- **Фрагмент текста**
·····

Белье нам выдали к великому посту, равно как и подтяжки, перчатки, подгалстушники и косынки, всё это носилось по неделе, но в сем я не имею нужды, ибо прежде запасся сим. Мундира еще не получал, и получу на сих днях. С вторичною просьбою не оставить меня в моих нуждах остаюсь пребывающий с любовию и почтением сын ваш

Виссарион Белинский.


12. Г. Н. и М. И. БЕЛИНСКИМ

1830 года, июня 4 дня. Москва.

Милостивые государи,

папенька Григорий Никифорович

и маменька Марья Ивановна!

Я писал к вам два письма и ни на которое из них не получил ответа.1 Не знаю, чему приписать ваше молчание, которое меня жестоко беспокоит. Кажется, что вы совсем не почитаете за нужное помнить, что у вас есть сын, разлученный с вами обстоятельствами и живущий от вас за 500 верст. Впрочем, это не худо к чему обременять свою память такими пустяками. Притом же для посылки ко мне писем надобно за каждое платить по 36 копеек, а эта сумма, хоть побожиться, немаловажна. Извините меня, что я пишу к вам в таком тоне. Войдите в мое положение и вы увидите, что я имею причину так писать. С самой масленицы я не получаю от вас писем и не знаю, все ли вы живы, все ли здоровы. Неужеливы думаете, что это меня нимало не беспокоит: поверьте, что я гораздо более о вас думаю, нежели вы обо мне.

13 числа сего месяца я буду совершенно свободен и могу ехать домой; теперь же по причинам, описанным мною вам в последнем моем письме, не могу. Товарищи все уедут, и я принужден буду остаться в Москве и лишиться, не говорю удовольствия, этого мало, лишиться счастия видеться с вами, с родными и знакомыми; с лишком три месяца проводить в несноснейшей тоске, тогда как бы я мог провести сие время в радости. Если вам неприятно меня видеть в своем доме, то напишите ко мне об этом; по крайней мере, я не буду напрасно надеяться. Ваше молчание для меня несноснее всего на свете. Бога ради, напишите ко мне что-нибудь, если же я не стою этого, то велите написать ответ ваш моему брату. Впрочем вы, может быть, не получали от меня писем и потому не пишете. Всё-таки и в сем случае вам не мешало бы что-нибудь написать ко мне и спросить о причине моего молчания. У меня иногда не случится денег для почты, иногда некуда послать, а самому поутру отлучиться нельзя, да и почтамт от университета отстоит, по крайней мере, версты на две. Теперь я не знаю, что мне делать и на что решиться. Бога ради, напишите поскорее ответ на сие письмо. С живейшим нетерпением буду ожидать оного. Остаюсь ваш сын

Виссарион Белинский.

·····

- **Фрагменты данных**

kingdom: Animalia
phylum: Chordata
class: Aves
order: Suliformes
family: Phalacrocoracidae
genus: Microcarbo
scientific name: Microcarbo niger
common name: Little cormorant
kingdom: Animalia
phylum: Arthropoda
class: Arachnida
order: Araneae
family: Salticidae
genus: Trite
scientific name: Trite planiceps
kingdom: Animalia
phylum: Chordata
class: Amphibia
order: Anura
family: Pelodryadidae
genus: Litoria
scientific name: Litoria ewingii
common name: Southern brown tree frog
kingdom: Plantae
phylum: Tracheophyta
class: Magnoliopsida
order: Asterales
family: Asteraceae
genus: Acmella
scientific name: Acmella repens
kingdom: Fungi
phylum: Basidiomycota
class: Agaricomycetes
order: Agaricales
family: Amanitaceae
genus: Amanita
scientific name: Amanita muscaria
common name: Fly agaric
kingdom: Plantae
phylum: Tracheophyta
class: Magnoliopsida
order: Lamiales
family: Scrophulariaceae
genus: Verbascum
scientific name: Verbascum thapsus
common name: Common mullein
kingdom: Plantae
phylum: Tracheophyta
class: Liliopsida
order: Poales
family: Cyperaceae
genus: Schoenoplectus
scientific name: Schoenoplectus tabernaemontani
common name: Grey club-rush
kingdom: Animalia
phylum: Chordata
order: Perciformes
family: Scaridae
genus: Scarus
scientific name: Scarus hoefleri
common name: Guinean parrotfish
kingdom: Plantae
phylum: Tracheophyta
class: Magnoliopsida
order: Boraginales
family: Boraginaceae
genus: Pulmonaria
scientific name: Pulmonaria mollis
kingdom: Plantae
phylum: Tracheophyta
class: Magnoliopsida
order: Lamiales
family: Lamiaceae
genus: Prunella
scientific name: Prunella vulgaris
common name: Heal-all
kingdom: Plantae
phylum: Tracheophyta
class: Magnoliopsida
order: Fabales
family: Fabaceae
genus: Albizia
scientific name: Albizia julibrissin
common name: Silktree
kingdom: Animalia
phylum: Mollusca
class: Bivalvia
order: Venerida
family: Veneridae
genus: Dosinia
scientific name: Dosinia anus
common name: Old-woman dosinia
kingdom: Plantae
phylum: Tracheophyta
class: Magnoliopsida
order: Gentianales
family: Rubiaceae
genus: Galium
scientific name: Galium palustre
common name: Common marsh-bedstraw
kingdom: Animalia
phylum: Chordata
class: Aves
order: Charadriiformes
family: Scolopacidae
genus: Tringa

·····

- **Письменное задание A**
Перепишите из фрагмента текста отрывок без изменений, начиная со слов «Белье нам выдали» и далее вплоть до слов «4 дня. Москва.».
- **Письменное задание B**
Сколько, согласно фрагменту текста, приходится платить за каждое письмо, которое посылают сыну?

- **Полный ответ A**
Белье нам выдали к великому посту, равно как и подтяжки, перчатки, подгалстушники и косынки, всё это носилось по неделе, но в сем я не имею нужды, ибо прежде запасся сим. Мундира еще не получал, и получу на сих днях. С вторичною просьбою не оставить меня в моих нуждах остаюсь пребывающий с любовию и почтением сын ваш

Виссарион Белинский.


12. Г. Н. и М. И. БЕЛИНСКИМ

1830 года, июня 4 дня. Москва.

- **Полный ответ B**
По 36 копеек.